• **THE REQUEST**: Copy every line of the items below word for word, leaving the pictures out of your answer.

══ TASK INPUTS ══

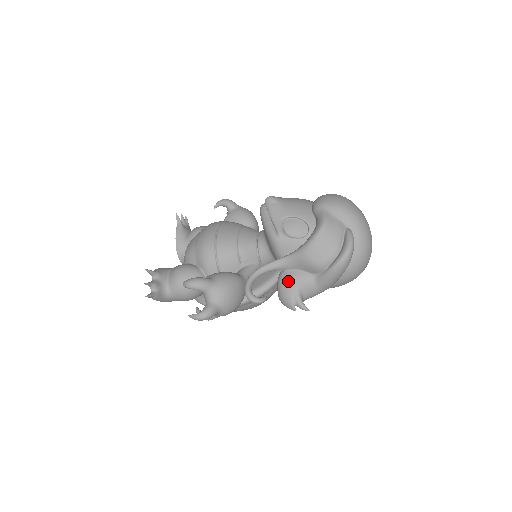
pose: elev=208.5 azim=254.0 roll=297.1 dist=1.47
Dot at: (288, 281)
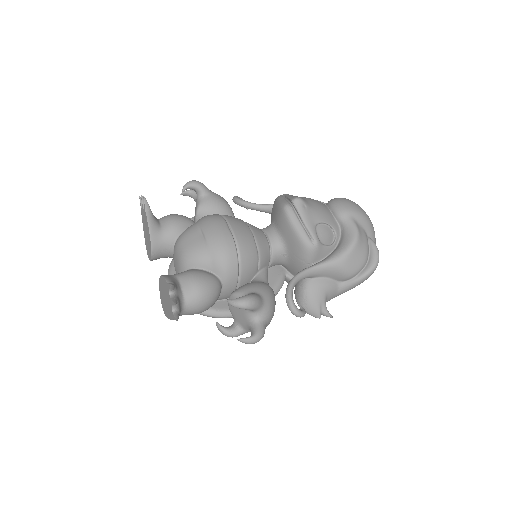
Dot at: (317, 289)
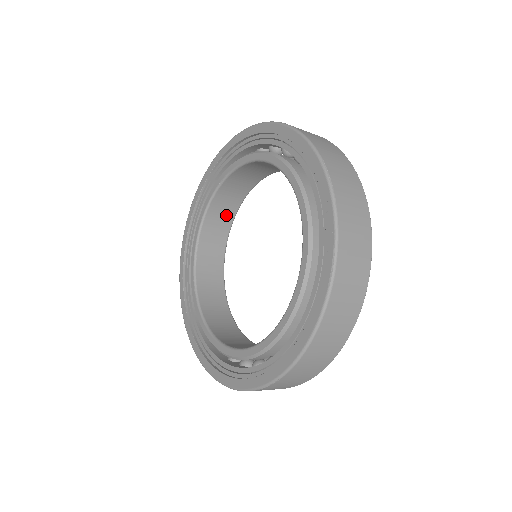
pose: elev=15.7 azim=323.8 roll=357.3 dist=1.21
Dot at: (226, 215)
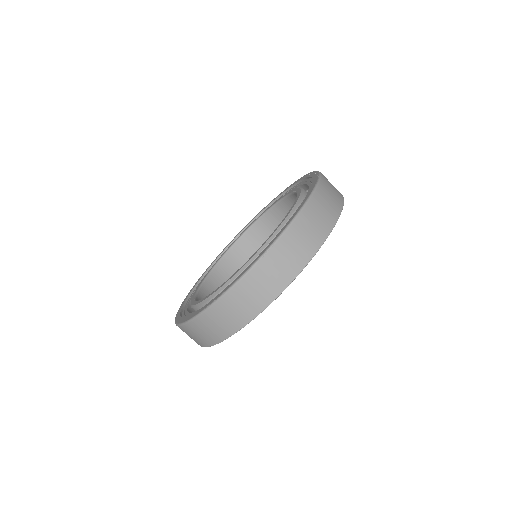
Dot at: (230, 276)
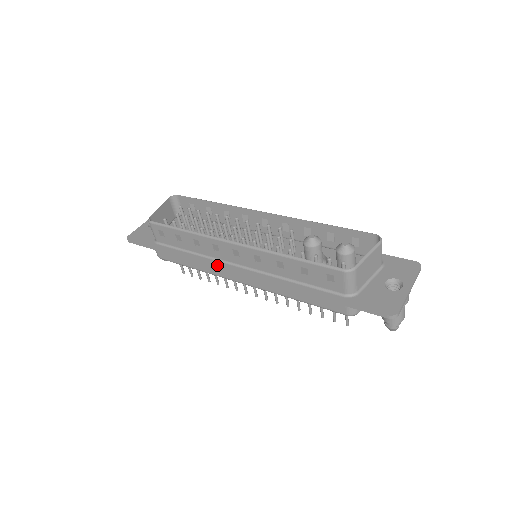
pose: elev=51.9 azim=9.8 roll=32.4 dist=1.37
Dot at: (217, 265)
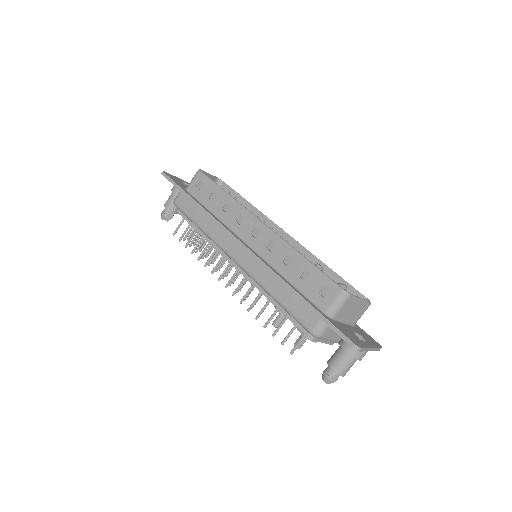
Dot at: (230, 231)
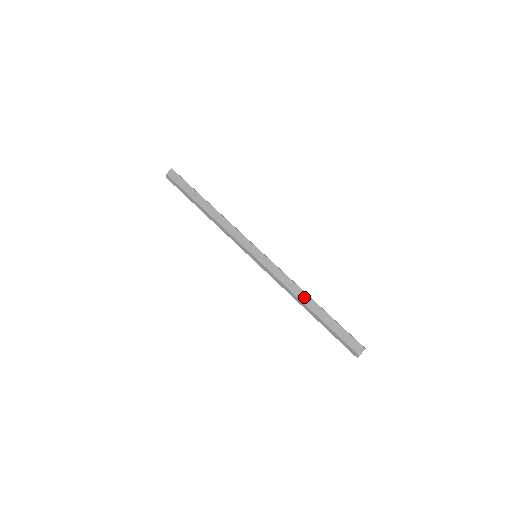
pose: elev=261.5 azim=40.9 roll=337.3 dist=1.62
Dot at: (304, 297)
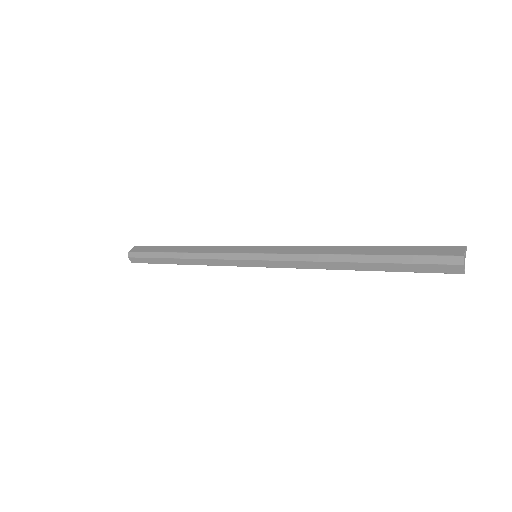
Dot at: (339, 249)
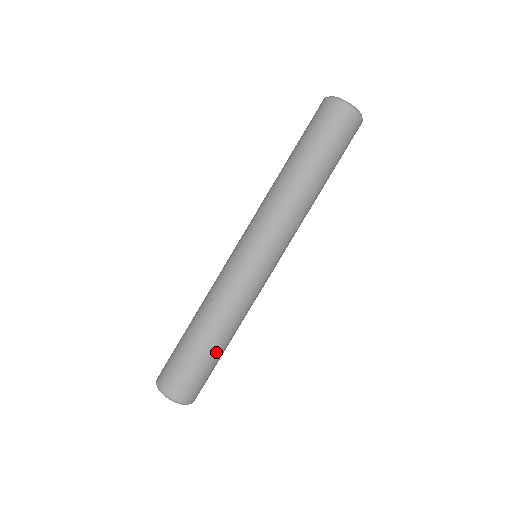
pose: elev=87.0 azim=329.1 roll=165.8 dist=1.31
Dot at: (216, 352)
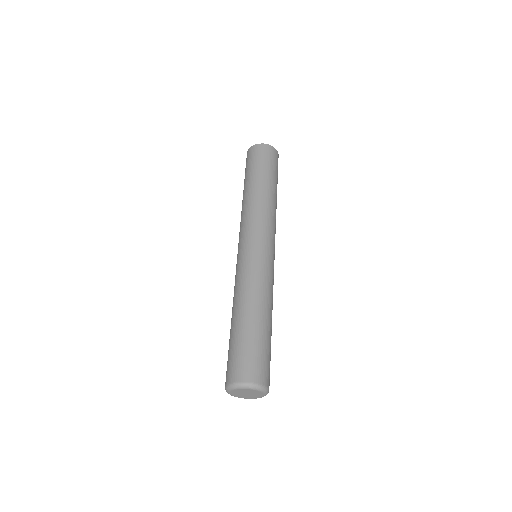
Dot at: (253, 326)
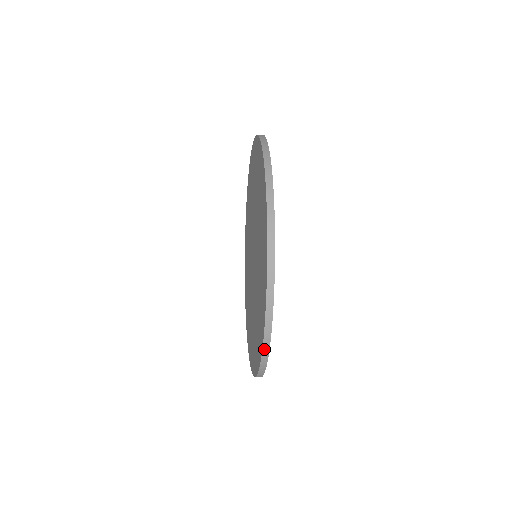
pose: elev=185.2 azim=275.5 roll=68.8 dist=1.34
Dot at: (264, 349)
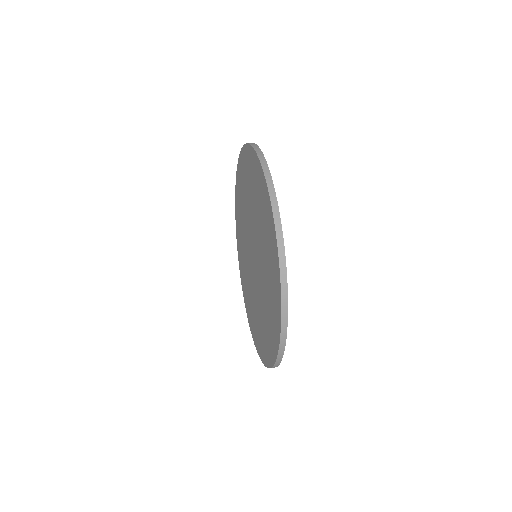
Dot at: (275, 365)
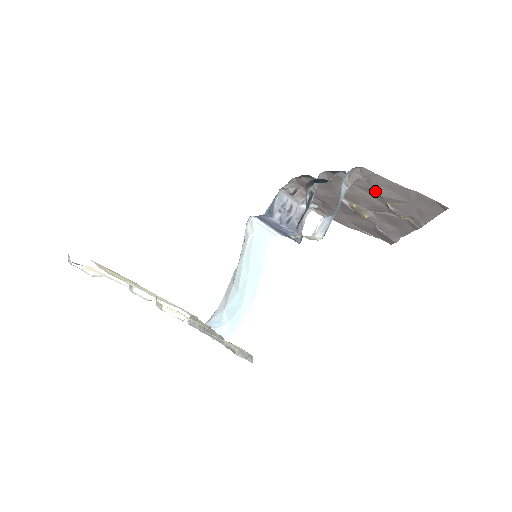
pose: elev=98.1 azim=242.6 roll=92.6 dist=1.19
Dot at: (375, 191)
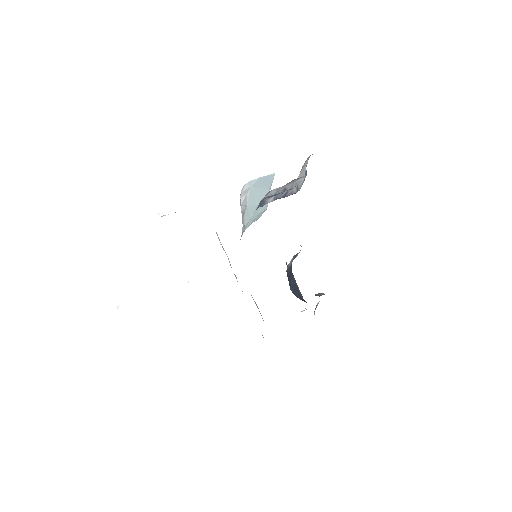
Dot at: occluded
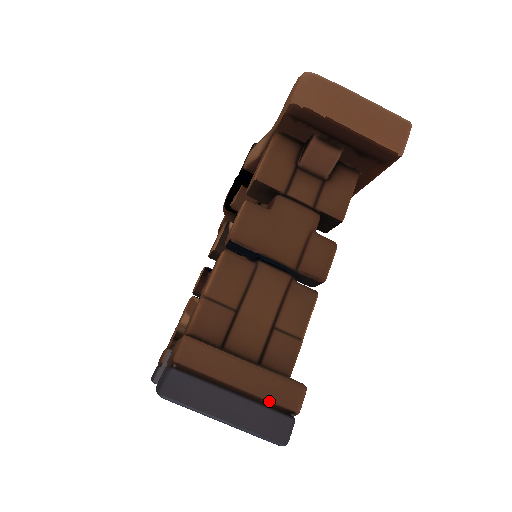
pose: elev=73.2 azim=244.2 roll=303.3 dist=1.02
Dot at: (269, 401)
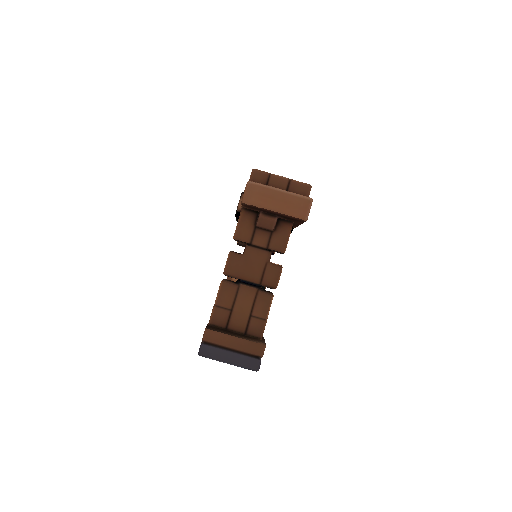
Dot at: (248, 353)
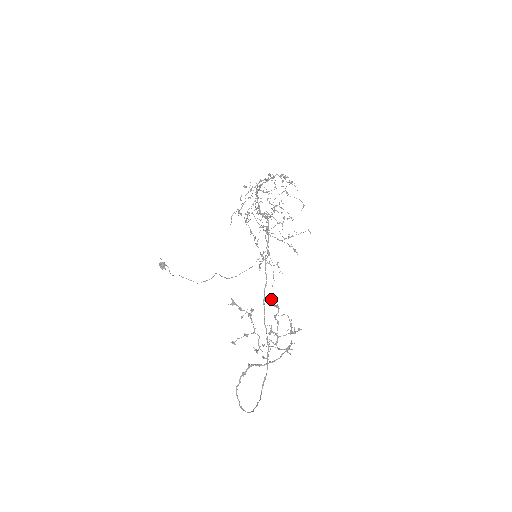
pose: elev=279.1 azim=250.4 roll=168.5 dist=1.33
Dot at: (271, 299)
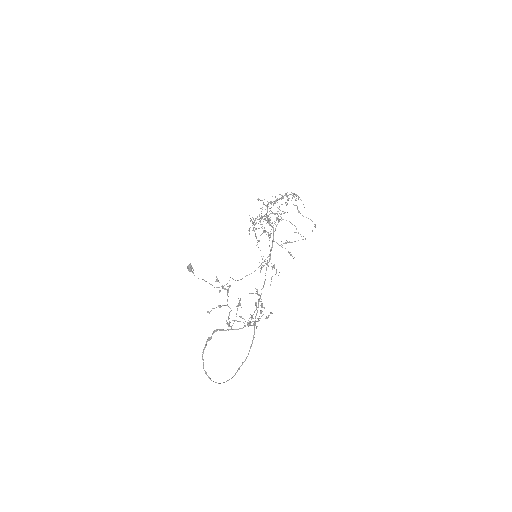
Dot at: (257, 289)
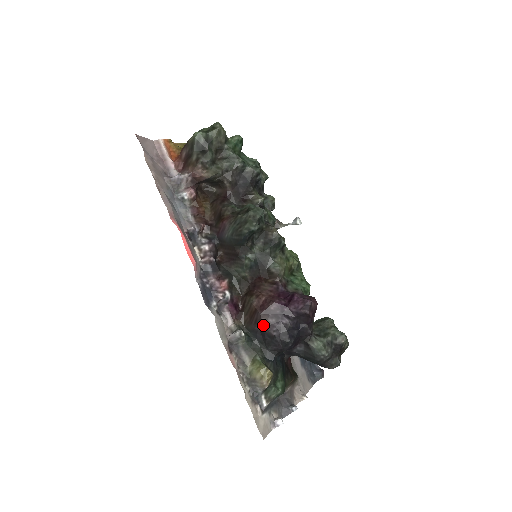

═══

• **EXERCISE RESULT**:
pose: elev=208.5 azim=254.0 roll=297.1 dist=1.47
Dot at: (288, 281)
Dot at: (317, 289)
pose: elev=15.7 azim=323.8 roll=357.3 dist=1.21
Dot at: (226, 215)
Dot at: (230, 276)
pose: elev=51.9 azim=9.8 roll=32.4 dist=1.37
Dot at: (217, 265)
Dot at: (230, 231)
pose: elev=261.5 azim=40.9 roll=337.3 dist=1.62
Dot at: (304, 297)
Dot at: (339, 249)
pose: elev=87.0 azim=329.1 roll=165.8 dist=1.31
Dot at: (216, 352)
Dot at: (253, 326)
pose: elev=185.2 azim=275.5 roll=68.8 dist=1.34
Dot at: (264, 349)
Dot at: (275, 365)
pose: elev=98.1 azim=242.6 roll=92.6 dist=1.19
Dot at: (375, 191)
Dot at: occluded
pose: elev=73.2 azim=244.2 roll=303.3 dist=1.02
Dot at: (269, 401)
Dot at: (248, 353)
pose: elev=279.1 azim=250.4 roll=168.5 dist=1.33
Dot at: (271, 299)
Dot at: (257, 289)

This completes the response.